I find the crusty old gate keeper's questions unsettling. I must explain myself and do so without actually saying anything. I hear him warn us of strange folk abroad as I step through the gate he is guarding -- if only he knew, but then perhaps it is best he does not.
It's so late the outer streets of the town are all but deserted, but as we enter the village proper, we find ourselves faced with big people, nothing at all like Gandalf. I have heard tales of such. There are so many. We must dodge and sidestep to avoid being toppled. Even though we endeavor to stay out of the way, still we are warned by passersby to watch ourselves. I frantically search for the inn Gandalf told me of -- what was it again? -- oh! yes, the Prancing Pony. I barely contain my sigh of relief when the sign is espied, squeaking as it swings in the wind.
What a relief to enter the place at last. Pushing back my hood, I try to shake off a bit of the rain just inside the door, followed by Pippin, Merry, and Sam. The counter I face is taller than I am, behind which the barkeep waits on his customers. Clearly a good height for big folk, but I cannot see over the edge. I try to attract the attention of the proprietor, not an easy thing to do from where I stand. Finally, a large man peers over the bar and greets us warmly, offering accommodations that will suit our size. A lovely thought, but first things first. Where is Gandalf?
The barkeep, owner, what was his name again? Butterbur? Yes, Butterbur, seems a proper name for an innkeeper. But that's neither here nor there. He seems to turn over in his mind the name I gave him for myself, Mr. Underhill per Gandalf's instructions. I find it a bit disconcerting; it is almost as though he does not believe me. Why should he? I don't believe it myself. I really am not up to this kind of adventure. Anything to redirect his thoughts from my name.
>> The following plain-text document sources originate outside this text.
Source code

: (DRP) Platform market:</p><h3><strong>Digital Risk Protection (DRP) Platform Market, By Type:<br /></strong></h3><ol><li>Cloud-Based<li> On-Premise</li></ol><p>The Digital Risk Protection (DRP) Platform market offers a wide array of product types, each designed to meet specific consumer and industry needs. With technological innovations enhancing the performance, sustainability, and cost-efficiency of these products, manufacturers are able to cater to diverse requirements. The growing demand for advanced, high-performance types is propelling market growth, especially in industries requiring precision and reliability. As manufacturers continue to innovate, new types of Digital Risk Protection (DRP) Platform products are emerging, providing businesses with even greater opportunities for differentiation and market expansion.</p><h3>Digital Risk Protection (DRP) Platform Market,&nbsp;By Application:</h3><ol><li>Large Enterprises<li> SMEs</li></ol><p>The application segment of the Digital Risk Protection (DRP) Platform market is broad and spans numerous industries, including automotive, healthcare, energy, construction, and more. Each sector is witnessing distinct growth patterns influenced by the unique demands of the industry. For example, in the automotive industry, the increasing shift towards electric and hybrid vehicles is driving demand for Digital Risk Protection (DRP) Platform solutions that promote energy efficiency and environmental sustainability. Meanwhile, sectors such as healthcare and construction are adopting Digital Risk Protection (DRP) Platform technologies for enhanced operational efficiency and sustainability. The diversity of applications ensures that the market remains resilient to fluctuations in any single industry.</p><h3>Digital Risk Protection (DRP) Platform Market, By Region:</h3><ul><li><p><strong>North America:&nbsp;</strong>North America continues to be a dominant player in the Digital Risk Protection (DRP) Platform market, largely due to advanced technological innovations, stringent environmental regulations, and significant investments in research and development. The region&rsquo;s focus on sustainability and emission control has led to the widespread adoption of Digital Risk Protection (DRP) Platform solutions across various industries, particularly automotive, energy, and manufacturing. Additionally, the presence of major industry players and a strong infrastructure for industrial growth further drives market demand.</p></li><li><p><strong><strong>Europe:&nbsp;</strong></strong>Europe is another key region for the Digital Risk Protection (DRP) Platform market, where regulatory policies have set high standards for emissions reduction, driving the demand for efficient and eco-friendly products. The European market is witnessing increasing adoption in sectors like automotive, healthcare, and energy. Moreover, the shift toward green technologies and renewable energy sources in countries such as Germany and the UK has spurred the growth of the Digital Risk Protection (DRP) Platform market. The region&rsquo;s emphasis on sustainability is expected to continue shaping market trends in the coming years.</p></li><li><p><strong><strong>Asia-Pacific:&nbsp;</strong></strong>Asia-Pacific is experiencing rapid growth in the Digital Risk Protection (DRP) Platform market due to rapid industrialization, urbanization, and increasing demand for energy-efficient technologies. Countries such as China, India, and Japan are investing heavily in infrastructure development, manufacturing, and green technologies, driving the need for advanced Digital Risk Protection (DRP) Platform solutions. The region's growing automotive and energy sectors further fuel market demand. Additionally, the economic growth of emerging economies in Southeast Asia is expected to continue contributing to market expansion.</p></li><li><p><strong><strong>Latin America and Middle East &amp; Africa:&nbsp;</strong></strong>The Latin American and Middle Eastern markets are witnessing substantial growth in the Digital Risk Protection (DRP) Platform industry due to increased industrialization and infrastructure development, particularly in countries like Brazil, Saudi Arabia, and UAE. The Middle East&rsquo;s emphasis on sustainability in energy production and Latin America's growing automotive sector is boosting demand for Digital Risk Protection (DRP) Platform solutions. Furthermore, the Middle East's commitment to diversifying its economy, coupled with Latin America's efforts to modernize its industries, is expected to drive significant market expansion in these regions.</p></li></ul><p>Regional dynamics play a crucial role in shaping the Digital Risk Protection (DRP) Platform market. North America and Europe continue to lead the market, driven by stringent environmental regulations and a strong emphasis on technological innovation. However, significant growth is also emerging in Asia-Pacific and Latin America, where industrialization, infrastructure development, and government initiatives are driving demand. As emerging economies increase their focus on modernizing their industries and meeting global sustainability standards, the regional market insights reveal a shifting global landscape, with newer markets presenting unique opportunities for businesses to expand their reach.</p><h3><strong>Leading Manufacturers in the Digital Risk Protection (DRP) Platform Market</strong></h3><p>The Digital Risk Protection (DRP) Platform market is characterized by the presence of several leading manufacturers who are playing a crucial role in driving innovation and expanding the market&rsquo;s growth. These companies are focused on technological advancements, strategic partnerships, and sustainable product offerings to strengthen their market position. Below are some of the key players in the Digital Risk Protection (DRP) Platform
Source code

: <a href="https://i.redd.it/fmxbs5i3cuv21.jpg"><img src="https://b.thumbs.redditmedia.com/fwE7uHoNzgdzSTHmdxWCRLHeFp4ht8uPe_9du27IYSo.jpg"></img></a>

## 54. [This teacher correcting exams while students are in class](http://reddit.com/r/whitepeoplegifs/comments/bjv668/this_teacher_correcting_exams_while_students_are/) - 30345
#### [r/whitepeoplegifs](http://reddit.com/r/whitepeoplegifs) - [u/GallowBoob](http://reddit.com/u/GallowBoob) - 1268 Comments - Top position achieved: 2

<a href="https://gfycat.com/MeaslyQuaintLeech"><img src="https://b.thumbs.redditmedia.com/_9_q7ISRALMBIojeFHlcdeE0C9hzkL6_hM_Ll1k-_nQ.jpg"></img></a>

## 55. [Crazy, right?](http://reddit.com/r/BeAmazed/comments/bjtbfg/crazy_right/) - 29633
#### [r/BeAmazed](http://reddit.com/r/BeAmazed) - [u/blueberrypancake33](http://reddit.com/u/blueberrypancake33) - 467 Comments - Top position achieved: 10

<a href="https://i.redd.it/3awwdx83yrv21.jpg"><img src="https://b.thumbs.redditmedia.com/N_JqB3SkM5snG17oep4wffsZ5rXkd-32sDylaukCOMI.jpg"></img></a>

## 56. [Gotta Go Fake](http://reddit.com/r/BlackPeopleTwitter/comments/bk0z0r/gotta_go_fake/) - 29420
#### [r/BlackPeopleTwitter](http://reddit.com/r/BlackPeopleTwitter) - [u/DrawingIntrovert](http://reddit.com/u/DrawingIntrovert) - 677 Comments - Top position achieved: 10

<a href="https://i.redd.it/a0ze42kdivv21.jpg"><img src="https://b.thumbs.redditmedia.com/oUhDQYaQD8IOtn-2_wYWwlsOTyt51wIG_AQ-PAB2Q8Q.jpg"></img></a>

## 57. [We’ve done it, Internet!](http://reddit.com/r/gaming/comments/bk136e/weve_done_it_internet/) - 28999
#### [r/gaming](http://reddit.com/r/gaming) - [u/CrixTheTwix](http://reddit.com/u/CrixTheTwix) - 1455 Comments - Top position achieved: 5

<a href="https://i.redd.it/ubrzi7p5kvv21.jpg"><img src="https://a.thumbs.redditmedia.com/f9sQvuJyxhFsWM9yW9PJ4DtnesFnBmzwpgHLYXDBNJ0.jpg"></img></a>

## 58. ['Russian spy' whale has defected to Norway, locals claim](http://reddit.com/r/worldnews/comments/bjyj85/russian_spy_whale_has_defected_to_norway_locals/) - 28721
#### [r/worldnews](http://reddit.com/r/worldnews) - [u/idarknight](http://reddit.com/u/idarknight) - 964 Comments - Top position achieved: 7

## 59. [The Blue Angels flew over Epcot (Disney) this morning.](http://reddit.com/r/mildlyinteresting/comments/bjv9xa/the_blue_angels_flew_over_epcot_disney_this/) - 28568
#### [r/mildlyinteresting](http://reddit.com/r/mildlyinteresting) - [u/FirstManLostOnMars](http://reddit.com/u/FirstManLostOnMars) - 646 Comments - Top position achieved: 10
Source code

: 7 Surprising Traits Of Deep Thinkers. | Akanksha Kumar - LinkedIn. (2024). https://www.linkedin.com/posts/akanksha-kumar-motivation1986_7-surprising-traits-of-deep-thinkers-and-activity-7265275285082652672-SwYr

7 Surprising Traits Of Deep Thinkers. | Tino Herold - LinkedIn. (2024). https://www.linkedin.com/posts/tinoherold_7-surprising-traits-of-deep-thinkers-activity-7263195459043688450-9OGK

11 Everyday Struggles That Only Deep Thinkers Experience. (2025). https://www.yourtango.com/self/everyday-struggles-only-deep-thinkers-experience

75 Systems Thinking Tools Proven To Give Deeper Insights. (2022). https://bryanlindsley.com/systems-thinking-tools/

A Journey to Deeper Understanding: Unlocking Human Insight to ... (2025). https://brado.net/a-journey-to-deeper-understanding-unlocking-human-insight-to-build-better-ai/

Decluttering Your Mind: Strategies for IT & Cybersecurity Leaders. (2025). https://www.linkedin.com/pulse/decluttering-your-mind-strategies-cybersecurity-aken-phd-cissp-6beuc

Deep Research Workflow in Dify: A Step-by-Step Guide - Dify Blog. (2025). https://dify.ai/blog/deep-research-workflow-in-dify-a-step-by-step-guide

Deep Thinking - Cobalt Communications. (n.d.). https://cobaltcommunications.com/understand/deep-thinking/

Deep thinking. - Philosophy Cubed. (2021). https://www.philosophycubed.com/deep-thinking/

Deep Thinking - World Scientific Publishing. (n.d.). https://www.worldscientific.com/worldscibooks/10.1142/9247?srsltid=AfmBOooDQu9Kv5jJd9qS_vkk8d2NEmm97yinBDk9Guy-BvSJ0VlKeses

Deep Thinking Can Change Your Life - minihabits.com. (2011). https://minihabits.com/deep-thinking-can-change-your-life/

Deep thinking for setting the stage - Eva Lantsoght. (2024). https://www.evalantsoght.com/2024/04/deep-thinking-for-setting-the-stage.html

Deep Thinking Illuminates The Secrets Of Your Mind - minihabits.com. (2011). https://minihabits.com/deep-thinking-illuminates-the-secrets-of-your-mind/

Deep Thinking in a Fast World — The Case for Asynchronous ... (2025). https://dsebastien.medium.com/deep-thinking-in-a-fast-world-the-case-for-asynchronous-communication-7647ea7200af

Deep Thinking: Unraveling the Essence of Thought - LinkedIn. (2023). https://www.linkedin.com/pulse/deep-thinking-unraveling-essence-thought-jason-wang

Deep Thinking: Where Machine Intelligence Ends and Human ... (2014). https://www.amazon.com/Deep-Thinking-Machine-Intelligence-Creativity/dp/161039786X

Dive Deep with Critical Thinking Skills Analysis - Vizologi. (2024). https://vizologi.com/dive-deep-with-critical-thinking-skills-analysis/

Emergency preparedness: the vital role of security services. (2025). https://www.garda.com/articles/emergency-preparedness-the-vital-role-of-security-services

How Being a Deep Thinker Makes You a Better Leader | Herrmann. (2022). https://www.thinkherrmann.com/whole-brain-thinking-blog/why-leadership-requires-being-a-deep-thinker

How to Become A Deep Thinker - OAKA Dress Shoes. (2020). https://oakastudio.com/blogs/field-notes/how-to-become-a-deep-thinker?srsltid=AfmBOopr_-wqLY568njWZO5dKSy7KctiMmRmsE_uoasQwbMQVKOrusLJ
Fortunately, he is easily distracted with my more pressing request, that he inform Gandalf the Grey of our arrival. My breath catches when the man doesn't seem to recognize the wizard's name. Has he not yet arrived? What a relief when the owner describes my dear friend. So, he is here. My heart quails when the keep shakes his head saying he's not seen Gandalf in six months. Turning to my companions, Sam asks the question we all share -- "What do we do now?"
There is nothing for it but to wait. Gandalf had not informed me of what to do if he were not at the inn on my arrival. Where was I to go from here? I could just go on to Rivendell. I know of no other alternative, for returning to the Shire now is unthinkable. Perhaps he is only delayed. I must think.
We find ourselves in the common room with a bit of bread and cheese and ale. Sam is perhaps as concerned as I am. Merry and Pippin on the other hand are far less worried, but then, they do not know the true nature of the journey. What was I thinking bringing them along? Pippin, at least, really is too young, but then Merry isn't that much older. And certainly, one can hardly be separated from the other. There really was nothing for it but to bring both. They got me to Bree, as they determined they would. Perhaps I should send them both back to the Shire now. Surely, it would be safer.
Sam points out a man in the corner that he has noticed watching me. How am I hunted everywhere I turn? Does everyone know I have the thing? No, how could they? Then why is the man watching me? As Butterbur passes by, I'm able to catch his attention and inquire after the stranger. From Butterbur's reply, I take it that he at least does not trust this -- Strider, he called him, a Ranger, whatever that is.
Bone weary, I find myself mulling over this new information. I am scarcely aware that I am turning the Ring in my fingers. Oh, for some rest. I vaguely hear my name... Underhill? No, my real name, Baggins... Baggins?? Pippin!! Yet I cannot shout at him, so I must make my way across a floor crowded with big people, weaving my way in and out until I can grasp my cousin's arm, trying to silence him. It's too late. I've misstepped somehow and find myself falling; the Ring flips out of my grasp into the air. I reach to catch it, and it lands neatly on my finger, as though it wanted to be there. I know the consequences. What have I done?!